[[ THE DATA open ]]

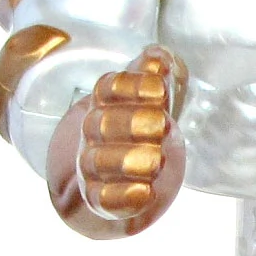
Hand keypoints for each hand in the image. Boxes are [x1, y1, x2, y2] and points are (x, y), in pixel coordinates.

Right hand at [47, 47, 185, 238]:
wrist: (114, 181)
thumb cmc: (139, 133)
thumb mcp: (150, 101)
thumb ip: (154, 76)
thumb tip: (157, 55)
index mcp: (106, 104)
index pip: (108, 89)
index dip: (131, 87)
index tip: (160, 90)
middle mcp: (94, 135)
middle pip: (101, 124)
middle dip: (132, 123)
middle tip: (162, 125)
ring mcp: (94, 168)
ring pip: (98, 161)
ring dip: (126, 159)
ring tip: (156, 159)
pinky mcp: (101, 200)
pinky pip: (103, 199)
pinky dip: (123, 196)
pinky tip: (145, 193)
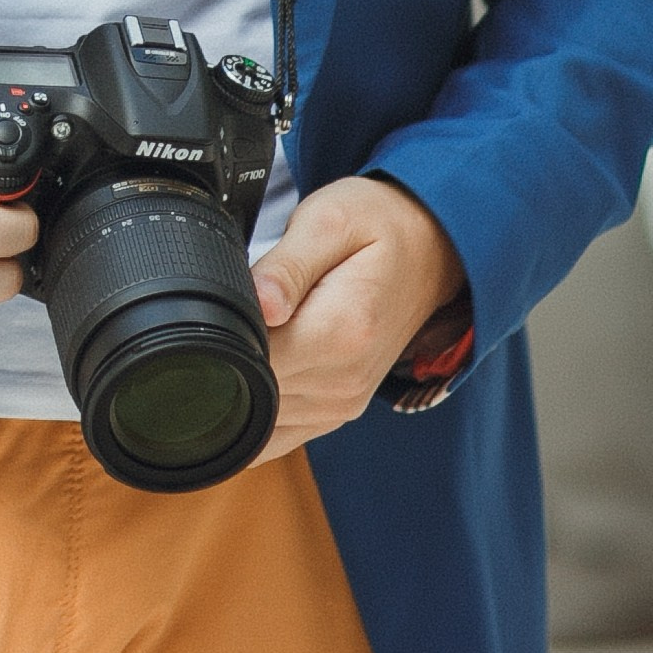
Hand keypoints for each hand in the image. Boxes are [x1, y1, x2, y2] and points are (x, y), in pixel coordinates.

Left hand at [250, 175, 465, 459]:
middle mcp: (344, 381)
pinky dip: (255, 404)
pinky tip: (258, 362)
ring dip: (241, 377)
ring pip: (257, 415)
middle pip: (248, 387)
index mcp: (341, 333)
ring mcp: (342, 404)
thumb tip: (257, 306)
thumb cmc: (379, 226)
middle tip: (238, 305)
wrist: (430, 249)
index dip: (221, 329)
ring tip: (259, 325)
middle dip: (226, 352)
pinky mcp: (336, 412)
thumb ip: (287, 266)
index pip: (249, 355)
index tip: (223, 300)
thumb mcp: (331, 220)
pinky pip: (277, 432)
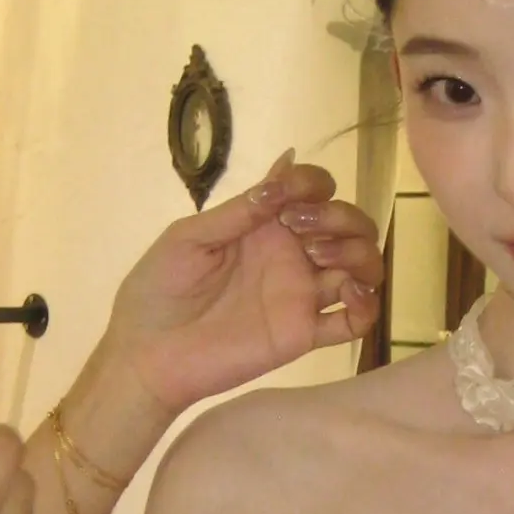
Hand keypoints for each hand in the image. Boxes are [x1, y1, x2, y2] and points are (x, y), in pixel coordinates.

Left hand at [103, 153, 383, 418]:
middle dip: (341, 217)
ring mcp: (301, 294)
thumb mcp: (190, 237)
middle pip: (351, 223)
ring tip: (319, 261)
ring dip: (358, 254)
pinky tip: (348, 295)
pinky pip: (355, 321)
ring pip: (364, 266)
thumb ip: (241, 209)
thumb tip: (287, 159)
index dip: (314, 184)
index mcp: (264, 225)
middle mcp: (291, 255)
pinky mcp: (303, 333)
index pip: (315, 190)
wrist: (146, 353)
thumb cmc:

[[ THE DATA closed ]]
[[ THE DATA open ]]

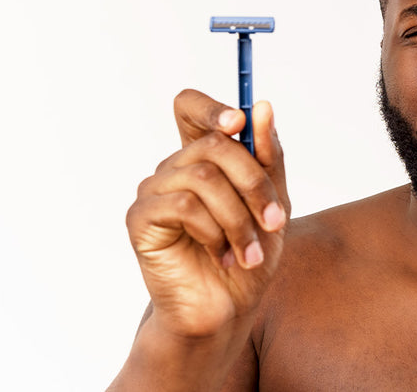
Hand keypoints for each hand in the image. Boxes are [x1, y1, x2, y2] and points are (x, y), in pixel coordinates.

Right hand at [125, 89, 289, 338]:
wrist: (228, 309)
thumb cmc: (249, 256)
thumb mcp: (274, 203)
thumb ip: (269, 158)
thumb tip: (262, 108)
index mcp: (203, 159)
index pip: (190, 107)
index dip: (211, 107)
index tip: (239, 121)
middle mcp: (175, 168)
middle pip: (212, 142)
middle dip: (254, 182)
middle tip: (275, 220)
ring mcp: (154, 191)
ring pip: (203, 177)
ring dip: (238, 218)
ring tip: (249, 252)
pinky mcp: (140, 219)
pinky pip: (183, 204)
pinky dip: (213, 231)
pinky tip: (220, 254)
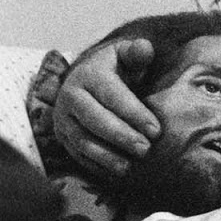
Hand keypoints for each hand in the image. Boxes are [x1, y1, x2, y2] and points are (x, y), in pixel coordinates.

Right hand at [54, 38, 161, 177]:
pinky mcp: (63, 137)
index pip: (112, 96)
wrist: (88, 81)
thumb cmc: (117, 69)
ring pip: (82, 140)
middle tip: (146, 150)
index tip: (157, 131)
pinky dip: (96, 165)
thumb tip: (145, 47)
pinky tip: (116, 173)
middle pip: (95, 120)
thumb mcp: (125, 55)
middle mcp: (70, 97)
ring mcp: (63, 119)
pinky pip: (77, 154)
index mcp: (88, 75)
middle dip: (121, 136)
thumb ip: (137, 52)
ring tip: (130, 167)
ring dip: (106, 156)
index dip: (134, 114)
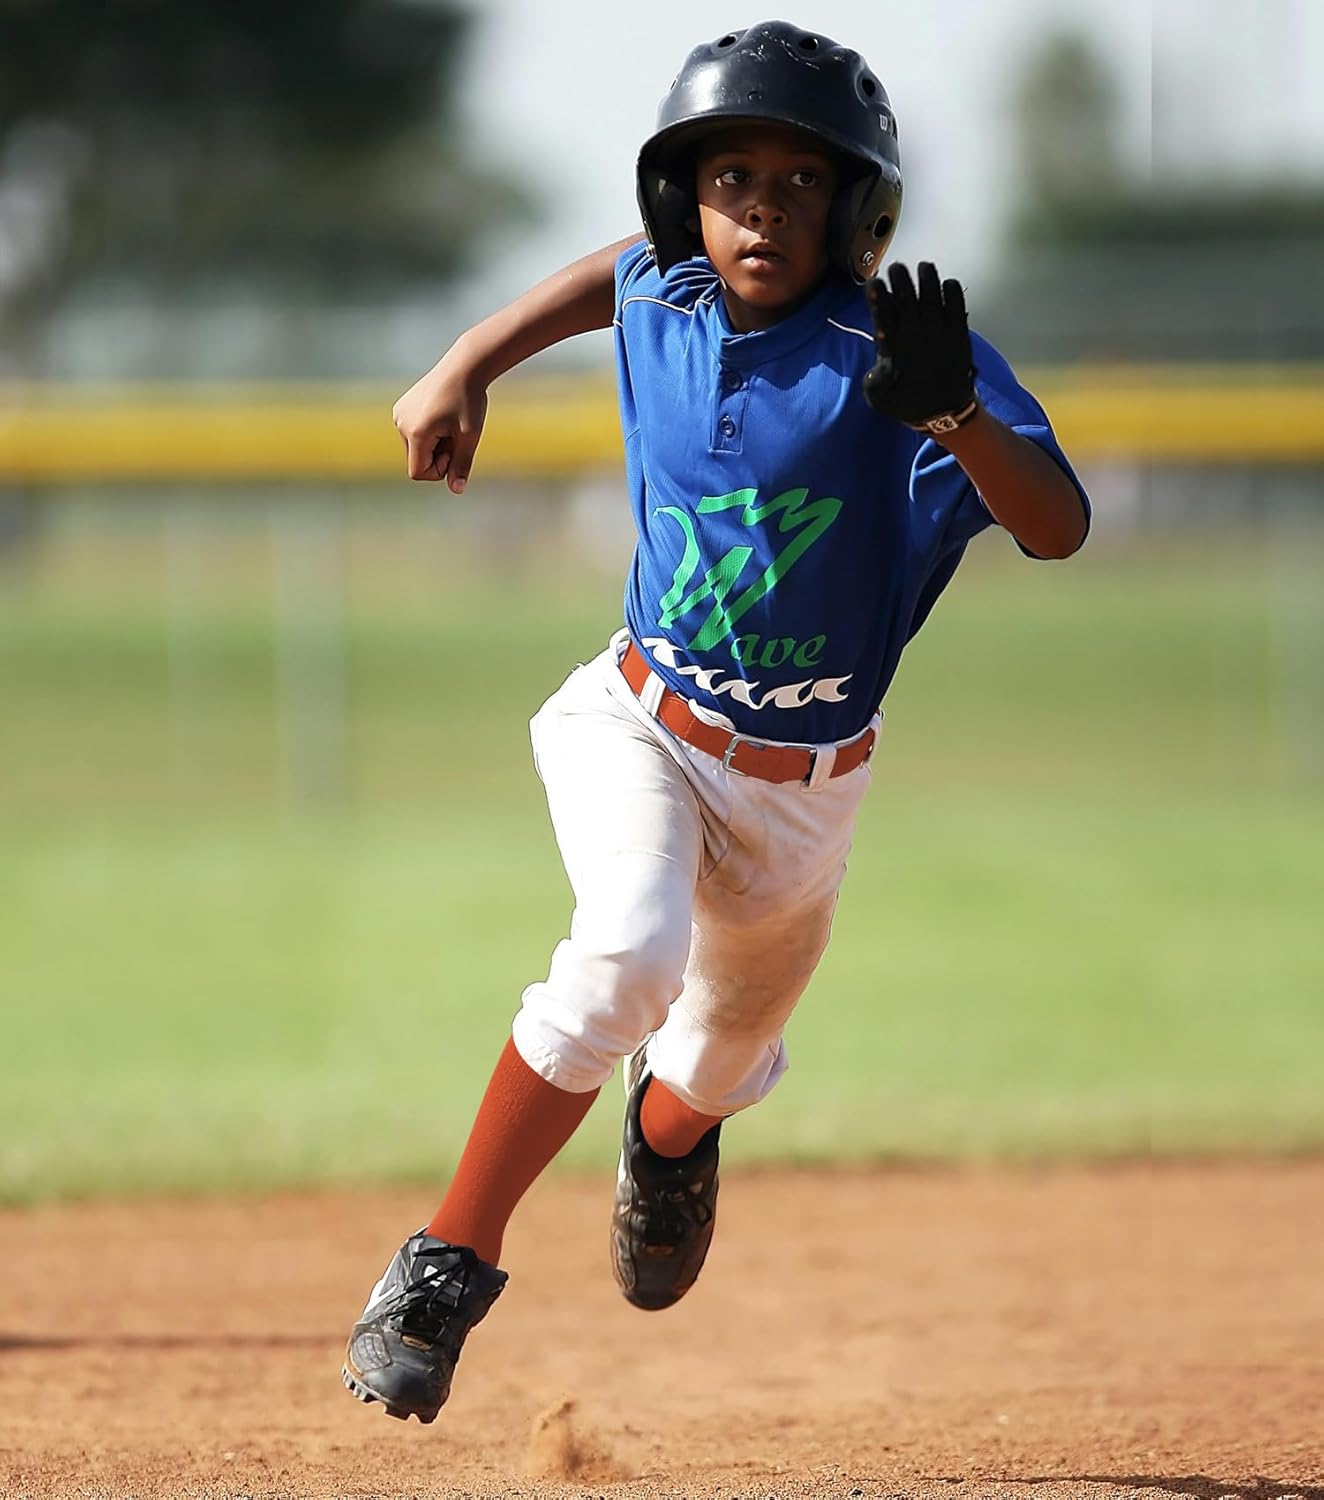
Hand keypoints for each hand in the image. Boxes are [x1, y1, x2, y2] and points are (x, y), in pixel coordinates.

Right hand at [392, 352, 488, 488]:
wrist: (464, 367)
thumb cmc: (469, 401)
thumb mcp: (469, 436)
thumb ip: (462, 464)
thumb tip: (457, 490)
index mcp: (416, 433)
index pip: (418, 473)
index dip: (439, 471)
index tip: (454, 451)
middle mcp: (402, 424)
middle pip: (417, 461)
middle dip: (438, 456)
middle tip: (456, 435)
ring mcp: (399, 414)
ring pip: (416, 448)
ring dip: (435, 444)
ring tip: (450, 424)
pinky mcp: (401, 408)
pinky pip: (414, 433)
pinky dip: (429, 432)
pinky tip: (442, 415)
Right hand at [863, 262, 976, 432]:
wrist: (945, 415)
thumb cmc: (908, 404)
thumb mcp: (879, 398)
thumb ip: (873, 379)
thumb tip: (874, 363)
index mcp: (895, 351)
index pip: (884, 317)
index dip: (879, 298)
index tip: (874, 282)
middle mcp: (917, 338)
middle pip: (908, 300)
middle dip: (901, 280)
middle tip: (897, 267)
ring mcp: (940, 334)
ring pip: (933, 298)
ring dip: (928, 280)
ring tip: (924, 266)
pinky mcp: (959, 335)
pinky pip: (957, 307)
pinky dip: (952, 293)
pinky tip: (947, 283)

[[ THE DATA closed ]]
[[ THE DATA open ]]

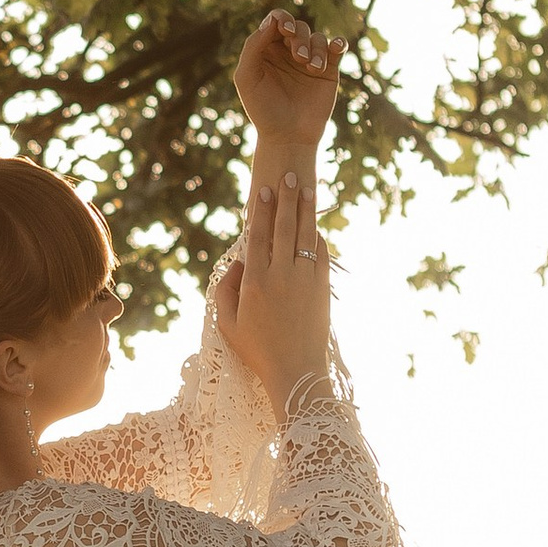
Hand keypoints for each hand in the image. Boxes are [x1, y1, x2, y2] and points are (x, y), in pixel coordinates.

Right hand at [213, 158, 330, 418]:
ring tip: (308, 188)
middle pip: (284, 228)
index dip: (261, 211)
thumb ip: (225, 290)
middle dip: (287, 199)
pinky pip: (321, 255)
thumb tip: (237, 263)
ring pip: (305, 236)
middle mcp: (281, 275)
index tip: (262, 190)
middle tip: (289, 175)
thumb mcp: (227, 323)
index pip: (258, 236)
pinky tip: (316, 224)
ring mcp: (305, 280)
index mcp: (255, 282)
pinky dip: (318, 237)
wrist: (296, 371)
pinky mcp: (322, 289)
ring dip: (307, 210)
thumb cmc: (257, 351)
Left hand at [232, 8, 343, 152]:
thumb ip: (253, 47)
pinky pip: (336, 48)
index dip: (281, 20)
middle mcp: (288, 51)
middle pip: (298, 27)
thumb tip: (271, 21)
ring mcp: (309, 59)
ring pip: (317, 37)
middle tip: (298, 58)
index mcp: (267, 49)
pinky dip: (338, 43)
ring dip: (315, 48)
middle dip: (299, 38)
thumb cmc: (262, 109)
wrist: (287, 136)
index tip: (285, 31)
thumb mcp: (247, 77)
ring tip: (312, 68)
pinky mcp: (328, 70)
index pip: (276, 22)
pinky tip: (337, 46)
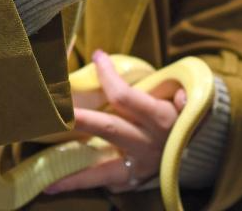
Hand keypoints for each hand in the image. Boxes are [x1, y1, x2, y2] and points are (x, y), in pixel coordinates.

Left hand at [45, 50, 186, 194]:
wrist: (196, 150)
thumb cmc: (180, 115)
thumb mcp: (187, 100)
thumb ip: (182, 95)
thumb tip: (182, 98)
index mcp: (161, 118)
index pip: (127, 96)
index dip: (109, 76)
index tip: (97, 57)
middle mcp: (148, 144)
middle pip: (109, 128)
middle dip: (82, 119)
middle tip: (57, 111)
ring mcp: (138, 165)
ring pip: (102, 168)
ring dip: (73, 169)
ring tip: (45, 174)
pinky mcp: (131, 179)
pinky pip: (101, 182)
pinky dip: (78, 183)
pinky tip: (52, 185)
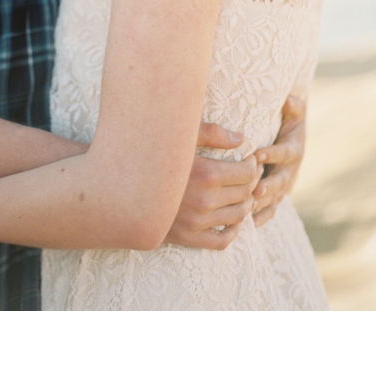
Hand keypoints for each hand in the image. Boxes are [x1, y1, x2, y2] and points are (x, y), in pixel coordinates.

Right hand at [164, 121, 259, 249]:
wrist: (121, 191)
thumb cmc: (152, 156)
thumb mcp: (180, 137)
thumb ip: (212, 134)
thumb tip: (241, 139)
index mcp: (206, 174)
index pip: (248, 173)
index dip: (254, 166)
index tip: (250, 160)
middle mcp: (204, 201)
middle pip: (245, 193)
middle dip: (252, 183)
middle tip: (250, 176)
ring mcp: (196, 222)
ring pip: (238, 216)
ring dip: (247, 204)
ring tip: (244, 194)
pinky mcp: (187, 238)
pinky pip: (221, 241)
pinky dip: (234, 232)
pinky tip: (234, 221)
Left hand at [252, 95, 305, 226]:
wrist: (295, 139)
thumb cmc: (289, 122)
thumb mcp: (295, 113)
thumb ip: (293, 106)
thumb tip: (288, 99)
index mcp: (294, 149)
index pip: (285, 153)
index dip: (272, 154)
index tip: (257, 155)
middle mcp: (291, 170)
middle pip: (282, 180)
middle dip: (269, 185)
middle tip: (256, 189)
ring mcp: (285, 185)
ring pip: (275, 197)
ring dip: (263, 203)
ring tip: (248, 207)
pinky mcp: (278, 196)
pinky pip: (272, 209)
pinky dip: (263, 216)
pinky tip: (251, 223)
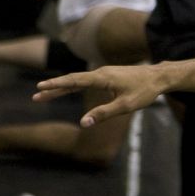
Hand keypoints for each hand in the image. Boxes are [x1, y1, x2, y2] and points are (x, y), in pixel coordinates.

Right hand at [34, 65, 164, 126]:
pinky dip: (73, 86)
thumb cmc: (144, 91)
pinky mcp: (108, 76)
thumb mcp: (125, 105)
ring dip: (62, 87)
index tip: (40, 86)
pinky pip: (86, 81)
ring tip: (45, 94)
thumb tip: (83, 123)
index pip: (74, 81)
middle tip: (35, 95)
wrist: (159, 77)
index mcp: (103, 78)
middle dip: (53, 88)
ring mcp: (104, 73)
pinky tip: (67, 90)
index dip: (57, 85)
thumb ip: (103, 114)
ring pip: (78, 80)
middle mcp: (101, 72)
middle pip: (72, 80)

[[ THE DATA closed ]]

* [WHAT IS EXPECTED]
Looking at the data above, write out exactly the lines that start at the one containing "index mcp: (103, 78)" and end at the one containing "middle pip: (72, 80)"; include both and nothing beyond.

* [ANSWER SECTION]
index mcp: (103, 78)
middle dip: (53, 88)
ring mcp: (104, 73)
pinky tip: (67, 90)
index dip: (57, 85)
thumb ip: (103, 114)
ring pip: (78, 80)
middle mcp: (101, 72)
middle pip: (72, 80)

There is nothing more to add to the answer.